Plaintiffs sued a homebuilder for economic damages arising out of alleged defects in construction of a retaining wall and other site preparation for their home. Plaintiffs bought the home in 2003 from its original purchaser. Plaintiffs filed suit in 2010.
The homebuilder removed to federal court and filed a motion to dismiss for failure to state a claim. Plaintiffs responded to the motion to dismiss and moved to remand to state court. The federal district court remanded without deciding the motion to dismiss. After the remand, the homebuilder filed a motion to dismiss with the state court.
The trial court granted the homebuilder’s motion to dismiss under Rule 12(b)(6), Ariz. R. Civ. P. without waiting for a separate response to be filed in state court, and awarded the homebuilder its attorneys’ fees under A.R.S. § 12-341.01(A). Plaintiffs appealed. The Court of Appeals reversed in part and remanded for further proceedings.
The appellate court rejected Plaintiffs’ argument that their due process and equal protection rights were violated by the state trial court’s having decided the motion to dismiss without waiting for Plaintiffs to file a response in state court. The trial court considered the Plaintiffs first response to the motion, filed in federal court, and the Plaintiffs’ second response, filed in state court one day after the court granted the motion, was not substantially different from the first. Because Plaintiffs received notice of the motion and an opportunity to be heard by filing a response, there was no due process or equal protection violation.
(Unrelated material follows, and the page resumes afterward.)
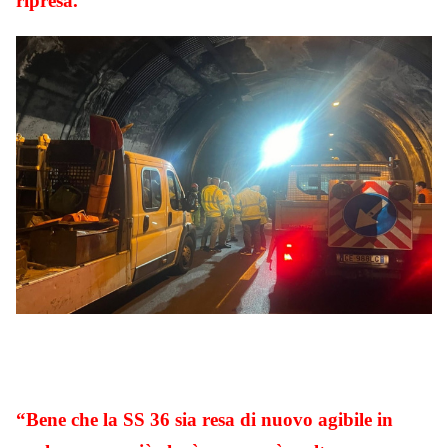
ripresa.
“Bene che la SS 36 sia resa di nuovo agibile in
The appellate court affirmed the trial court’s dismissal of Plaintiffs’ implied warranty claims under the statute of repose, A.R.S. § 12-552. The statute limits the time within which parties may bring breach of contract and implied warranty actions against developers, builders, and certain others. Such actions must be brought within eight or, in some instances, nine years after substantial completion of the improvement to real property.
The statute of repose is not subject to challenge under Article 18, Section 6 of the Arizona Constitution. That “anti-abrogation clause” does not apply to contract claims, such as the claims here for breach of the implied warranty of good workmanship and habitability. The statute of repose is not subject to equitable tolling.
The trial court erred, however, by finding the Plaintiffs’ tort claims barred by the economic loss doctrine. The doctrine, when applicable, limits contracting parties to contractual remedies for purely economic losses. Because there was no contract between the Plaintiffs and the homebuilder, the doctrine did not apply.
The trial court correctly dismissed the Plaintiffs’ claims under the Arizona Consumer Fraud Act. Section 44-1522(A) of the Arizona Revised Statutes creates an implied private right of action by a purchaser damaged by a deceptive act in connection with the sale or advertisement of merchandise. The act does not apply, however, to subsequent purchasers who are not in privity of contract with the party alleged to have violated the Act. Similarly, because Plaintiffs did not enter into any transaction with the homebuilder, the trial court did not err in dismissing their commom law fraudulent concealment claim.
Finally, the Court of Appeals reversed the award of attorneys’ fees. The fact that an implied warranty claim sounds in contract does not compel the conclusion that it “arises out of a contract” for purposes of a fee award under § 12-341.01(A). The implied warranty claims arise out of a contract implied-in-law, not one implied-in-fact, and thus an award of fees under § 12-341.01(A) was not permissible.
Judge Gemmill authored the opinion; Presiding Judge Thompson and Judge Portley concurred.